━━━ DOCUMENT PASSAGE ━━━

Stall Reservations
Description
Oh those picky N (1 <= N <= 50,000) cows! They are so picky that each one will only be milked over some precise time interval A..B (1 <= A <= B <= 1,000,000), which includes both times A and B. Obviously, FJ must create a reservation system to determine which stall each cow can be assigned for her milking time. Of course, no cow will share such a private moment with other cows.
Help FJ by determining:
The minimum number of stalls required in the barn so that each cow can have her private milking period
An assignment of cows to these stalls over time
Many answers are correct for each test dataset; a program will grade your answer.

━━━ INFORMATION SHOWN ━━━

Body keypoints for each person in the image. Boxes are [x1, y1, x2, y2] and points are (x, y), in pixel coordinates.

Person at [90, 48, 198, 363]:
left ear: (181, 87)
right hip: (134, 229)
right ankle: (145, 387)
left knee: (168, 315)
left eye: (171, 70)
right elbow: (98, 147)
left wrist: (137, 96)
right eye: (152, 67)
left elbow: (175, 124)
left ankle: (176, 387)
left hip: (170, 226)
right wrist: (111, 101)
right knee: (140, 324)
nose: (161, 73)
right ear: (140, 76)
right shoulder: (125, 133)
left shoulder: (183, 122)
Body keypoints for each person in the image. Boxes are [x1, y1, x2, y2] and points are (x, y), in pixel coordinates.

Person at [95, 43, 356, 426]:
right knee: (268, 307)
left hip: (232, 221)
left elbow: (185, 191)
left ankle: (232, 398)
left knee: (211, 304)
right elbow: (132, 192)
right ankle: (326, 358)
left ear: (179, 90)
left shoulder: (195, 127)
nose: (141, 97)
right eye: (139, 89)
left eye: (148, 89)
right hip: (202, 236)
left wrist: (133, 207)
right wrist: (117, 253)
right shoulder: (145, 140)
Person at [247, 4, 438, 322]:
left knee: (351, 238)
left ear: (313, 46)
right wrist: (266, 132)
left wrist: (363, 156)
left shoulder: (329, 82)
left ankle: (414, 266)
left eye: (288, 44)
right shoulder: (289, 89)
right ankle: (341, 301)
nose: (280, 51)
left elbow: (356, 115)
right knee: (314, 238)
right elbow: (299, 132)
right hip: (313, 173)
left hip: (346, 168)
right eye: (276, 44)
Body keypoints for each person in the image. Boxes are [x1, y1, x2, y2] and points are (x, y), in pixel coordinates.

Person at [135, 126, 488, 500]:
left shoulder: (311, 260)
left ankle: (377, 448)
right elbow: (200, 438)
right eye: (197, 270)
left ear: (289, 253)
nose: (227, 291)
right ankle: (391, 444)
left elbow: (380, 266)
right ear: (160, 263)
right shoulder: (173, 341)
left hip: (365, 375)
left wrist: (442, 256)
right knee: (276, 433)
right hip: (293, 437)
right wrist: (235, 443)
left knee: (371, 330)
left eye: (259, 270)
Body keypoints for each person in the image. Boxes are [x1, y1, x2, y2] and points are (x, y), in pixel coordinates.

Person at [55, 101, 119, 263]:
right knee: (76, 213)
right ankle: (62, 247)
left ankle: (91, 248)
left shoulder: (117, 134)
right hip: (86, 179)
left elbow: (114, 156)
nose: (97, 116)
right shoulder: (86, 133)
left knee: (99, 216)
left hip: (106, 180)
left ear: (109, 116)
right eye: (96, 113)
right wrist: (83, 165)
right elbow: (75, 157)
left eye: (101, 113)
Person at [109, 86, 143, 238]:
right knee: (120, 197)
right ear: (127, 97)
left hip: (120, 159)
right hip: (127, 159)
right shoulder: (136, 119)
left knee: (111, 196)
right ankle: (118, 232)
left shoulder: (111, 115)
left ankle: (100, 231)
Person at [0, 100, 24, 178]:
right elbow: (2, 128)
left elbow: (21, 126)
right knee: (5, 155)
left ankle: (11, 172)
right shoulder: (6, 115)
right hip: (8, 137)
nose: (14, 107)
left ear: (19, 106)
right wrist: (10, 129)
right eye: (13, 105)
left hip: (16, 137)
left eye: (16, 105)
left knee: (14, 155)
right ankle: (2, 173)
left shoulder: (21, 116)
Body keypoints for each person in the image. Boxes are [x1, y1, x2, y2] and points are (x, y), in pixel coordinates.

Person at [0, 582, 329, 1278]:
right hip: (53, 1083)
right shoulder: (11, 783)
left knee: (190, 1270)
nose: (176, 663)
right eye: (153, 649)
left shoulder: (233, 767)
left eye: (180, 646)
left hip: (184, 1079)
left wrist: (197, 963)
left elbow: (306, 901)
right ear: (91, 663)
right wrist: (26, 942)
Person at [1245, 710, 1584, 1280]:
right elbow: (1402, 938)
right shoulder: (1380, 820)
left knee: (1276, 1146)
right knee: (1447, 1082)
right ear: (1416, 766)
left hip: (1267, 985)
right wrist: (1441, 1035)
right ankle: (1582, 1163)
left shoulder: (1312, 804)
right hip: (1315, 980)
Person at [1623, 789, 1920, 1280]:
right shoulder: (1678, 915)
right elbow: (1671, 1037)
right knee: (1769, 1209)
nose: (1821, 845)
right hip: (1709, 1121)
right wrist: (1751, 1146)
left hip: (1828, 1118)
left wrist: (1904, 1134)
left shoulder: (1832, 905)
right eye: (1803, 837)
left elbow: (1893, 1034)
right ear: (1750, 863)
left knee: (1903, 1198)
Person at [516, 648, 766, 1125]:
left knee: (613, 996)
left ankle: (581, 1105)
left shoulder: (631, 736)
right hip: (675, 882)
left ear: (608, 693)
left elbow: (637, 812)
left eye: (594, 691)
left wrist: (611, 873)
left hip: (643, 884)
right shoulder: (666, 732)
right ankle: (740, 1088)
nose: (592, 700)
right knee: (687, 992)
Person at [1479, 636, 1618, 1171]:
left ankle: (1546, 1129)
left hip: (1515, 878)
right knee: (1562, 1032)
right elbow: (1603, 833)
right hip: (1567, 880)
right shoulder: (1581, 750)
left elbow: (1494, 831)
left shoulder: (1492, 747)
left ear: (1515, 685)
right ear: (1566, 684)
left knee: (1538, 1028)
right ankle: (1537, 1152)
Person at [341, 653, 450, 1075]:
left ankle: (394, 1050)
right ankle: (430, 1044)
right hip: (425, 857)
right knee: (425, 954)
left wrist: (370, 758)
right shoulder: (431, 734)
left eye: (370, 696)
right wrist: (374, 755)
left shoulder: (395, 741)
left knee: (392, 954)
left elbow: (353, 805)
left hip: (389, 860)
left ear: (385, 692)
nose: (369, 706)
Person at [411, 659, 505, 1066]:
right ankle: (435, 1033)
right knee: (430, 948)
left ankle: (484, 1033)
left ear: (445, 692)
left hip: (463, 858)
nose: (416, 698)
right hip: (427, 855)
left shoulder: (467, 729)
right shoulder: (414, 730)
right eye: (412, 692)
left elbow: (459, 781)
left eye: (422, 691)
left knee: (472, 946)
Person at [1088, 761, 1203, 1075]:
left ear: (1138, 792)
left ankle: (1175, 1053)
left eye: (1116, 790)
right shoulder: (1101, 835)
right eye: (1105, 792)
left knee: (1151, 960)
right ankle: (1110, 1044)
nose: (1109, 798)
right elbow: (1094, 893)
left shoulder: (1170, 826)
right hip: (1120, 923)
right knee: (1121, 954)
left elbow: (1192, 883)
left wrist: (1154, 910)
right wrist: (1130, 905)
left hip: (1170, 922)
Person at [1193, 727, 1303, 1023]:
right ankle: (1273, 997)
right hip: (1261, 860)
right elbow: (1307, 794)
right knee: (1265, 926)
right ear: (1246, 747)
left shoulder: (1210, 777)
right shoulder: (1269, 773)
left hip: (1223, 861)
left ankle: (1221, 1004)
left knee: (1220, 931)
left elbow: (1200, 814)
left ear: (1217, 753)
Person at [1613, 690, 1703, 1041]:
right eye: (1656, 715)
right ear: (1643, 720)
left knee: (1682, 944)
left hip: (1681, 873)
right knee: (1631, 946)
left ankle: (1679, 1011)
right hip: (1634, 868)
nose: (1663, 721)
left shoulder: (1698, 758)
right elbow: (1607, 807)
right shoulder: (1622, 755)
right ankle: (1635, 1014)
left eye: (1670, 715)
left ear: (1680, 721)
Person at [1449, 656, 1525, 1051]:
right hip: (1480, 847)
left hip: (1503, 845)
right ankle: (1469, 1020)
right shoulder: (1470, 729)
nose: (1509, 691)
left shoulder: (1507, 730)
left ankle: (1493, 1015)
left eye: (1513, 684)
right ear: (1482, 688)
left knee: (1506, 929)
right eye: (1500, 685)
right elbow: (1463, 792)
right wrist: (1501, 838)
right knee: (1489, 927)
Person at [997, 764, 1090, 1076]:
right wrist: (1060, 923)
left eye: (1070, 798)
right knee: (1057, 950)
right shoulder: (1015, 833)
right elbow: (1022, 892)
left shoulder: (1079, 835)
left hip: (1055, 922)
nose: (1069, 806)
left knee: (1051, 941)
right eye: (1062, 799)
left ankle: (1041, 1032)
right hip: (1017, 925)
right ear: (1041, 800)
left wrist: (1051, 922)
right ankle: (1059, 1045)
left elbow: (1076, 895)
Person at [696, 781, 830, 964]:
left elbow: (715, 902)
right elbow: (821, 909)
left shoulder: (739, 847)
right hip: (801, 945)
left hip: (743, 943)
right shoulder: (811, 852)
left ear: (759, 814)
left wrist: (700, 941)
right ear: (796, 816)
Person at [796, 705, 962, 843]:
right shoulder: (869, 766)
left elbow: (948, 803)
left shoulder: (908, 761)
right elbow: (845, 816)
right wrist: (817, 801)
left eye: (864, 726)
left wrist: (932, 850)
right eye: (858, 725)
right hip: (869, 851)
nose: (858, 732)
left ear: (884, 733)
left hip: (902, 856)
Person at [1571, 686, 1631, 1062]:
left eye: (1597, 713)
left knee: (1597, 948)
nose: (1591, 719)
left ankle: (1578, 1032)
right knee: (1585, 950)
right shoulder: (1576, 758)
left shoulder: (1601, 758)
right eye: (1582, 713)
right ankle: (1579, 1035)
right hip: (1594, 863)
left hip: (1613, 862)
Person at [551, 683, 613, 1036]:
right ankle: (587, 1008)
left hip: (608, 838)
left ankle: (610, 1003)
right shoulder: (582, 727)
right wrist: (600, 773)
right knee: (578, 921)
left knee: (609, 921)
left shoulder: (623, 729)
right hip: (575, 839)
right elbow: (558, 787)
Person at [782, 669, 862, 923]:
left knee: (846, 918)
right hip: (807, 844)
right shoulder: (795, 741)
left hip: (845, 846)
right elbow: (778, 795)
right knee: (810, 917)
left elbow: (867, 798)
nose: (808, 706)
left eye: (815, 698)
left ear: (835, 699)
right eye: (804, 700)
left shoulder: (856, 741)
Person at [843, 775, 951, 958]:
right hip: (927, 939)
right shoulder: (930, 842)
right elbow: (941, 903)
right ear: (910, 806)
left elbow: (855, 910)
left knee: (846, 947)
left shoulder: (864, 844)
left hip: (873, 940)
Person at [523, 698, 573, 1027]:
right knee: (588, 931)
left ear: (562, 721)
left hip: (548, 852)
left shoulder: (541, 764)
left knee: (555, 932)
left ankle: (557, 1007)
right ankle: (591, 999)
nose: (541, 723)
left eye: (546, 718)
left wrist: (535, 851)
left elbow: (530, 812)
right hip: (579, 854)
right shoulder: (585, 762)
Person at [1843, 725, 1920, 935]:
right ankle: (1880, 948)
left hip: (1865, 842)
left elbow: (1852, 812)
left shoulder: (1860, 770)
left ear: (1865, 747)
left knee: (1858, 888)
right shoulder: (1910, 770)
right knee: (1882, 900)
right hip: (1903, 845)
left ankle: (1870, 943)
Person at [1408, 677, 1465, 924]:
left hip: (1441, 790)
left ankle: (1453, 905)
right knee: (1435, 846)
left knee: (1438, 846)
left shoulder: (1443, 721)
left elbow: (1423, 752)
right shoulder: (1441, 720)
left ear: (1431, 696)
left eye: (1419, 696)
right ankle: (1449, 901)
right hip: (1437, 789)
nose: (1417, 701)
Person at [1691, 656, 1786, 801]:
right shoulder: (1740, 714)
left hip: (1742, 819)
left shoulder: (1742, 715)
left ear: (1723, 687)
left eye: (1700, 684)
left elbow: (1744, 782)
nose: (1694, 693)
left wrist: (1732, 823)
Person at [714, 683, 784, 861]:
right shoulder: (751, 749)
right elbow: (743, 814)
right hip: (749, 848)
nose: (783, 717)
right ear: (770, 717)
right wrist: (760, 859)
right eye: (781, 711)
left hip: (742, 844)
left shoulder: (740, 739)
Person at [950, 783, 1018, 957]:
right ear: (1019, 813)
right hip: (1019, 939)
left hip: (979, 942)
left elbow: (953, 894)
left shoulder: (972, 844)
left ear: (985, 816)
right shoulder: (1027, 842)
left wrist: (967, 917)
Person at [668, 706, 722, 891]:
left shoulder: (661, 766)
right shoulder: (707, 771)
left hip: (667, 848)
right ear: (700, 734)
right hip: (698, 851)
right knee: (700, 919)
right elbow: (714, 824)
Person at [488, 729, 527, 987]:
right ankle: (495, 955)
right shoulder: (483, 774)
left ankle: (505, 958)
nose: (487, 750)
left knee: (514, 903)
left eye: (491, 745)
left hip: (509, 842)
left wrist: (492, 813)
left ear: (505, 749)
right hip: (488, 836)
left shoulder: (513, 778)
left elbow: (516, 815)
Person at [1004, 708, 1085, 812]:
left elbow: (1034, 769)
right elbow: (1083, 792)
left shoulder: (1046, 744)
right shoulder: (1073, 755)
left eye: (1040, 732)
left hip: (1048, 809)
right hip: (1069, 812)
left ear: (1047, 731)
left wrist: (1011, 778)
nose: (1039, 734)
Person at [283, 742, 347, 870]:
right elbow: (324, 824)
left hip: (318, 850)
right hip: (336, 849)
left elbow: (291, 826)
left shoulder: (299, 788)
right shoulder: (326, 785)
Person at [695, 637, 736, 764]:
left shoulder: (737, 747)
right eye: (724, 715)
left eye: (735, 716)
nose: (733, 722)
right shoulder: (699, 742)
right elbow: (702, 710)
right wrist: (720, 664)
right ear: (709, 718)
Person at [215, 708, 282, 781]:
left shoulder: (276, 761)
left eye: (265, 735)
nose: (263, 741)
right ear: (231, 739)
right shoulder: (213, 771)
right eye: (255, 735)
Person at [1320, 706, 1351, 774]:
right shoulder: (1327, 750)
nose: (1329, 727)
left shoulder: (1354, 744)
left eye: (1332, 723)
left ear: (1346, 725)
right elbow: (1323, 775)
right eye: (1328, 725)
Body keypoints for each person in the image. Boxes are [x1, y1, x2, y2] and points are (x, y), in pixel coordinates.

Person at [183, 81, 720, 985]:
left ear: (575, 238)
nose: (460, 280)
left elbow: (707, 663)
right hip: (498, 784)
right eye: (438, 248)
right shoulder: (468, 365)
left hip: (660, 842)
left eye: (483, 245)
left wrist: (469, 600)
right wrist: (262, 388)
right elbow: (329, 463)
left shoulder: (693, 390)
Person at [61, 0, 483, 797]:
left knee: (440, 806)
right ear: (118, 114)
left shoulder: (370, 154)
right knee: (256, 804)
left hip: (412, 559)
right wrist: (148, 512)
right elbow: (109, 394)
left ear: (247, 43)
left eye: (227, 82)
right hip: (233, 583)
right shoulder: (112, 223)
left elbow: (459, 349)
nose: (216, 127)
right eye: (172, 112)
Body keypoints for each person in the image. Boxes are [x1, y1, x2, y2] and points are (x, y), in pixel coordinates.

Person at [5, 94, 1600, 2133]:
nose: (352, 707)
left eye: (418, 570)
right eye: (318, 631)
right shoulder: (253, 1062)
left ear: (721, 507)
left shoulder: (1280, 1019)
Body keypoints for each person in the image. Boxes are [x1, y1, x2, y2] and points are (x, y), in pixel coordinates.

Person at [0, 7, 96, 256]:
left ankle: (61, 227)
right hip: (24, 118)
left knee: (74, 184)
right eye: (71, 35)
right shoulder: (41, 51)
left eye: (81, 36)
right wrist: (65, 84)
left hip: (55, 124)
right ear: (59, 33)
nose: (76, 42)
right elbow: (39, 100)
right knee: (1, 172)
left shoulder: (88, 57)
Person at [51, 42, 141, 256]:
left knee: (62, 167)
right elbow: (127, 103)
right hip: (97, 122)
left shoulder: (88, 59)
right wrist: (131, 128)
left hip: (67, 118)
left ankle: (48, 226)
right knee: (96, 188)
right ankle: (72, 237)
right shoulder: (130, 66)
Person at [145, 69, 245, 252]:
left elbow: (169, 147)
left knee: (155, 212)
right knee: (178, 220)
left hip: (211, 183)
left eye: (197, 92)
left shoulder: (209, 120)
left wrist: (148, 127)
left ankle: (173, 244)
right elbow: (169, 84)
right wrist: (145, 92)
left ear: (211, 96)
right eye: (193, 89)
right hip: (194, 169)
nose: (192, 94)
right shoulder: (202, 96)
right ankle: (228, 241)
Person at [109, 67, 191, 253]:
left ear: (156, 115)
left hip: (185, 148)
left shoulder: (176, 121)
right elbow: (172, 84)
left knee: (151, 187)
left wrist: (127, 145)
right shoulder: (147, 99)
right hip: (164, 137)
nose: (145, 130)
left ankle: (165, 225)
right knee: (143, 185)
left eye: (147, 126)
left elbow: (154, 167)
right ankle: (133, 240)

━━━

### WORK INSTRUCTIONS
Return everything from "Stall Reservations" down to "with other cows." in the stall reservations problem, copied word for word.

### RESULT OF THE EXERCISE
Stall Reservations
Description
Oh those picky N (1 <= N <= 50,000) cows! They are so picky that each one will only be milked over some precise time interval A..B (1 <= A <= B <= 1,000,000), which includes both times A and B. Obviously, FJ must create a reservation system to determine which stall each cow can be assigned for her milking time. Of course, no cow will share such a private moment with other cows.